The gut microbiota, a dynamic ecosystem of microorganisms inhabiting the human body, plays a pivotal role in modulating host physiology and immune function, with intense implications for the cardiovascular system. Cardiovascular diseases (CVDs) stand out as the leading cause of mortality worldwide. Gut microbiome dysbiosis is implicated in diverse CVDs, such as hypertension, atherosclerosis, coronary artery disease, heart failure, and myocardial infarction, through mechanisms mediated by microbial-derived metabolites. Key compounds include trimethylamine N-oxide (TMAO) (linked to plaque instability), short-chain fatty acids (SCFAs) (which regulate blood pressure and endothelial function), phenylacetylglutamine (PAGln) (a promoter of thrombotic pathways), and bile acids (influencing lipid metabolism). These metabolites serve as both biomarkers of CVD risk and therapeutic targets. Emerging strategies to modulate the gut microbiota, such as precision probiotics, dietary interventions (e.g., fiber-rich or polyphenol-heavy diets), and pharmacologic inhibitors of microbial enzymes (e.g., TMA lyase blockers), highlight the potential for microbiome-directed therapies. However, challenges remain in elucidating causal microbial pathways, standardizing interventions across diverse populations, and translating preclinical findings into clinical practice. In this mechanistic and translational review, we synthesize current evidence on the bidirectional relationship between gut microbial dysbiosis and CVDs. We explore how modifiable factors, including diet, pharmacotherapy, and early-life microbial colonization, reshape gut communities, driving systemic inflammation, metabolic dysfunction, and vascular pathology. Future research must prioritize longitudinal human studies, multi-omics integration, and randomized trials to harness the gut microbiota's full potential in CVD prevention and personalized treatment.

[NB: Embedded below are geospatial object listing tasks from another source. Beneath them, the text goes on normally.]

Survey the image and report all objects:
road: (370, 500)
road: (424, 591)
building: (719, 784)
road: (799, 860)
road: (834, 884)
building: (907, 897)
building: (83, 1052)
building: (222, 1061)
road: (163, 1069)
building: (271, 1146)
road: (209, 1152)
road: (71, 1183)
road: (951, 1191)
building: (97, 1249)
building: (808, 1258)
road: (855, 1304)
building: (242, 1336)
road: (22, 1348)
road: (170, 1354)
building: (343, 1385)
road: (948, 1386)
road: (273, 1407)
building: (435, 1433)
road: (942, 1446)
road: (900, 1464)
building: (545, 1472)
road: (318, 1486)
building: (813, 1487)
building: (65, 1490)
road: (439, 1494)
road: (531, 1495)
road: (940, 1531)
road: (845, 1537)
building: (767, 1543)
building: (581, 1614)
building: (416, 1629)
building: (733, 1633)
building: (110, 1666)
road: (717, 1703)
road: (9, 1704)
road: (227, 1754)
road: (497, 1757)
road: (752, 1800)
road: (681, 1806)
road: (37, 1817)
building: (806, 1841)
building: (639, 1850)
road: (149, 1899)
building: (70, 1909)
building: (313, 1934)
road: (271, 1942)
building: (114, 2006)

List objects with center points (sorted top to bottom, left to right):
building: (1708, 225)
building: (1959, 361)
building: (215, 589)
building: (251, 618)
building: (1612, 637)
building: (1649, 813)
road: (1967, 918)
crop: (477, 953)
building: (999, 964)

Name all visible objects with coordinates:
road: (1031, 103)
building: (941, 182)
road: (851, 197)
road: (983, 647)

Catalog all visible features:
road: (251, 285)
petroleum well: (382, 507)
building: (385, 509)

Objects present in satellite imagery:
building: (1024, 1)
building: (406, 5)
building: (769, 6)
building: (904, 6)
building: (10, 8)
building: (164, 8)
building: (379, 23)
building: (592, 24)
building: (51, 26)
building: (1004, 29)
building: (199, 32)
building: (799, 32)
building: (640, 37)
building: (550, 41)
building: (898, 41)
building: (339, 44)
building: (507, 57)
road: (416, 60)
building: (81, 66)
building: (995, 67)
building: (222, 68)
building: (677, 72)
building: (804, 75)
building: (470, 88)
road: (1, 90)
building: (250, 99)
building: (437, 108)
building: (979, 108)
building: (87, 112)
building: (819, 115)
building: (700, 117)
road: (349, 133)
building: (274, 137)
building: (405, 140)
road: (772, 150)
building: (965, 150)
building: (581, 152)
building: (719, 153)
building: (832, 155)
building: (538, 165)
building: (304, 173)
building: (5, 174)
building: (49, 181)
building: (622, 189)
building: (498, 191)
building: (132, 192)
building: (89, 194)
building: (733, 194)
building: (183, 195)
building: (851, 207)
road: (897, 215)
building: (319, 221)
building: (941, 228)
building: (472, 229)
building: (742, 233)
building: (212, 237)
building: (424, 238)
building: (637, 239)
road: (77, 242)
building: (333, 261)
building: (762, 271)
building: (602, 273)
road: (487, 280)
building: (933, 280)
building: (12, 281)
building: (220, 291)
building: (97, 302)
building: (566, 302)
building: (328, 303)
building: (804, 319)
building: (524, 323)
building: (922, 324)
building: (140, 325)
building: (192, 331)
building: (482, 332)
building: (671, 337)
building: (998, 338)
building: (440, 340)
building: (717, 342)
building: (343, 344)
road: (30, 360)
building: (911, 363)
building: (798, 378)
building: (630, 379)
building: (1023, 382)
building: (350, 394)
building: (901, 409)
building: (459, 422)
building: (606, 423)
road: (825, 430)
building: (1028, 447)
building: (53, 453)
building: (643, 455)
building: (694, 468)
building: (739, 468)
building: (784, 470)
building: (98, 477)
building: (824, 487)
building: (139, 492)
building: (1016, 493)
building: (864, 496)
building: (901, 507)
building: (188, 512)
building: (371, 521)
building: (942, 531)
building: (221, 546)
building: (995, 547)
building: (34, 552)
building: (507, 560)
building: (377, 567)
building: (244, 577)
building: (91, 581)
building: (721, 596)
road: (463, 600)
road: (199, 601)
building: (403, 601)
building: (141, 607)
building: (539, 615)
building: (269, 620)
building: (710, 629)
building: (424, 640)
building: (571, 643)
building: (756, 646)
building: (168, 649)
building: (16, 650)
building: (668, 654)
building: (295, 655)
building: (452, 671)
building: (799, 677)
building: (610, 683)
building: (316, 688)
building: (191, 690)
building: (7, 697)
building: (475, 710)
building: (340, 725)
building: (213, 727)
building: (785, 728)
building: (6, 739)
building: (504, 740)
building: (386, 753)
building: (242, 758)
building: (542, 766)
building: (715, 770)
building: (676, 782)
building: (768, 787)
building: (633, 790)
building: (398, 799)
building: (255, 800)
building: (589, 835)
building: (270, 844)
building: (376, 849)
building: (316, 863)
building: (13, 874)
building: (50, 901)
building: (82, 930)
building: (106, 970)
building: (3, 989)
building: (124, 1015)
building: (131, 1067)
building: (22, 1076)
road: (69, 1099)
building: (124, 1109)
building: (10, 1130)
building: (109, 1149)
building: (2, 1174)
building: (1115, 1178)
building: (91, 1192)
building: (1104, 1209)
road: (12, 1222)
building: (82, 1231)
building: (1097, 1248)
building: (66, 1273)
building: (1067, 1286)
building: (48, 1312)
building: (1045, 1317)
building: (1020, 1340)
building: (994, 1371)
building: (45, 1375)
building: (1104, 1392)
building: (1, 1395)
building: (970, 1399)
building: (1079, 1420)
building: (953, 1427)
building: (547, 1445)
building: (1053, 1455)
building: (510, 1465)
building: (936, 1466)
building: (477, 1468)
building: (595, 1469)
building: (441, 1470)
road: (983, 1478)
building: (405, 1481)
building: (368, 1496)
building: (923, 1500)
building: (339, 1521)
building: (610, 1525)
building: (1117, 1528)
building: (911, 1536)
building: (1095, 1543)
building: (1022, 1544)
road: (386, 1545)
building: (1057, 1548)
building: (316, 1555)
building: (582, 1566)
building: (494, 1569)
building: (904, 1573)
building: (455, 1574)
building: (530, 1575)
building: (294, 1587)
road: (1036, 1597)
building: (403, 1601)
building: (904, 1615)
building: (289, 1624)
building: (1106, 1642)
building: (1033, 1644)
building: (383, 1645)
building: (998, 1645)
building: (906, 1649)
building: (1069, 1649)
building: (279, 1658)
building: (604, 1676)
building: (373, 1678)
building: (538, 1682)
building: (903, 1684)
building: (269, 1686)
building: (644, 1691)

肠道微生物群是栖息在人体中的一个动态微生物生态系统,在调节宿主生理和免疫功能方面发挥着关键作用,对心血管系统有着重要影响。心血管疾病(CVDs)是全球死亡的主要原因。肠道微生物群失调通过微生物衍生代谢物介导的机制与多种心血管疾病有关,如高血压、动脉粥样硬化、冠状动脉疾病、心力衰竭和心肌梗死。关键化合物包括氧化三甲胺(TMAO)(与斑块不稳定性有关)、短链脂肪酸(SCFAs)(调节血压和内皮功能)、苯乙酰谷氨酰胺(PAGln)(血栓形成途径的促进剂)和胆汁酸(影响脂质代谢)。这些代谢物既是心血管疾病风险的生物标志物,也是治疗靶点。调节肠道微生物群的新兴策略,如精准益生菌、饮食干预(如富含纤维或多酚的饮食)和微生物酶的药物抑制剂(如TMA裂解酶阻滞剂),凸显了微生物群导向疗法的潜力。然而,在阐明因果微生物途径、在不同人群中规范干预措施以及将临床前研究结果转化为临床实践方面仍存在挑战。在这篇机制与转化综述中,我们综合了关于肠道微生物失调与心血管疾病之间双向关系的现有证据。我们探讨了包括饮食、药物治疗和早期生命微生物定植在内的可改变因素如何重塑肠道群落,引发全身炎症、代谢功能障碍和血管病变。未来的研究必须优先开展纵向人体研究、多组学整合和随机试验,以充分发挥肠道微生物群在心血管疾病预防和个性化治疗中的潜力。